I'm just curious as to how other engineers are handling this situation. It will occur even with slabs that don't have restraint at the edge as all slabs technically will shrink in to directions. Am I just over thinking this issue or can I only place dowels along the joints running north south and not the joints going east to west?

I thought about have the smooth dowels place in sleeves to provide for a little more play in both directions but this would defeat the whole purpose of having the dowels.

John Southard, M.S., P.E.
 
You will see the result of what you postulate near the corners of roadway and slab segments. Doweling in two directions especially when the dowels are crooked or too near the corners frequently results in restraint cracking.
Seems that it would be less complicated to either reinforce the slab to restrain it fully, or to modify the mix to reduce shrinkage. Largest practical aggregate size (1-1/2" minimum), lowest paste fraction needed, and low water cement ratio with admixtures to keep it workable and able to be finished.

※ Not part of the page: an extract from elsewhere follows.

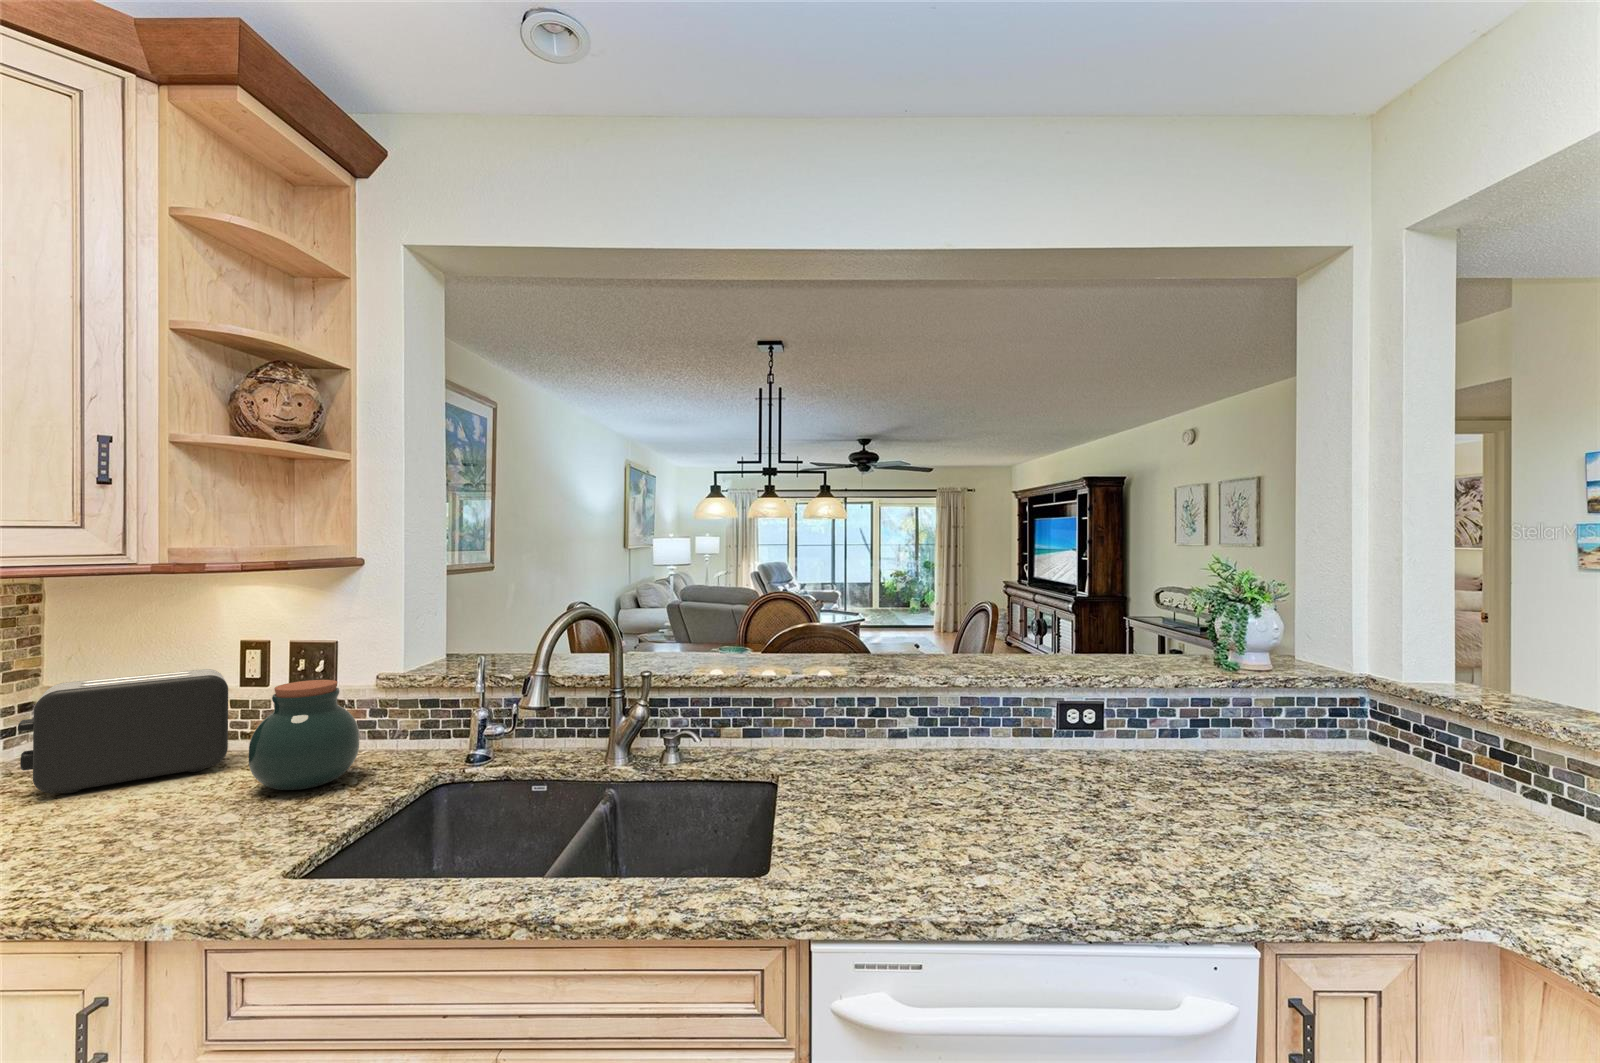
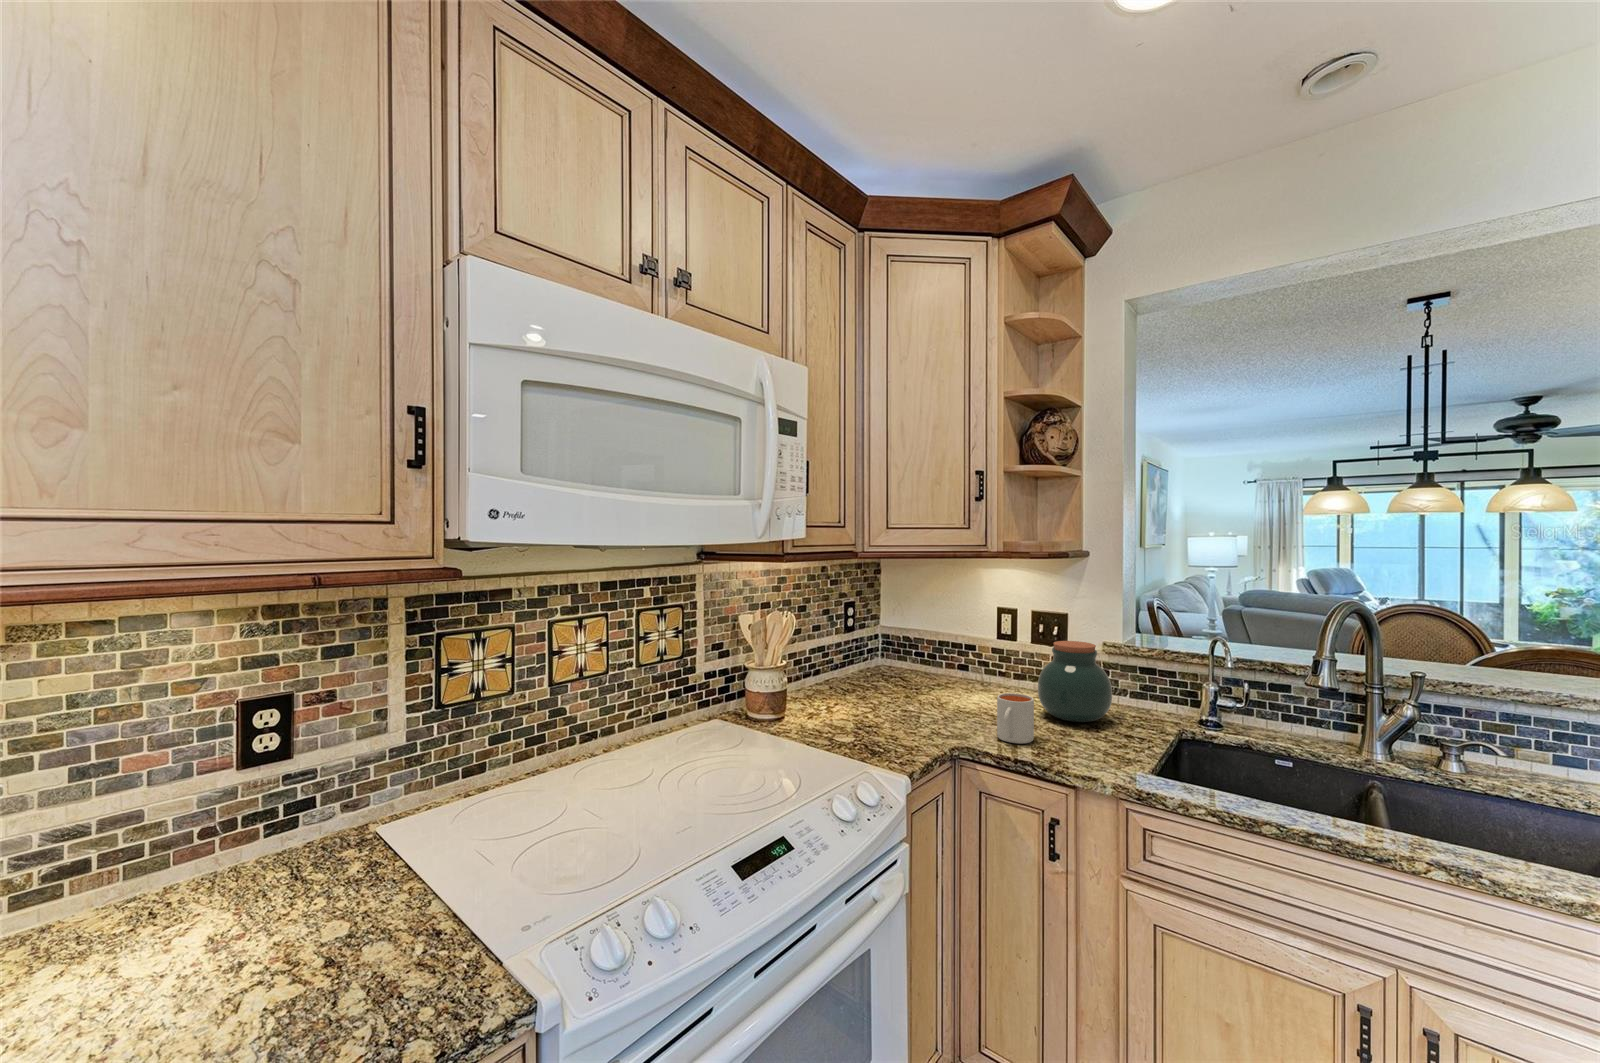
toaster: present [18,669,228,794] -> none [900,624,1005,695]
mug: none [117,771,192,850] -> present [997,693,1034,744]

Also, cut contraction joints as soon as you can get on the slab. Just a few minutes too late, and cracks beyond the dowels will have initiated.
 
I agree with what I think TX means about more reinforcement for crack control and eliminating the joints, particularly in such a small building. The slab will still crack, but the width of the cracking will be controlled. Where forklifts operate on ground slabs, joints are usually where problems occur.
 
Agree with JAE on the plate dowels. Use plenty of grease.

You can also mitigate the intersection cracking from shrinkage by holding the dowels back in one direction from the intersection. Usually about 3 or 4 dowels back in each direction will help. For your section, you will have more shrinkage in the long direction, of course.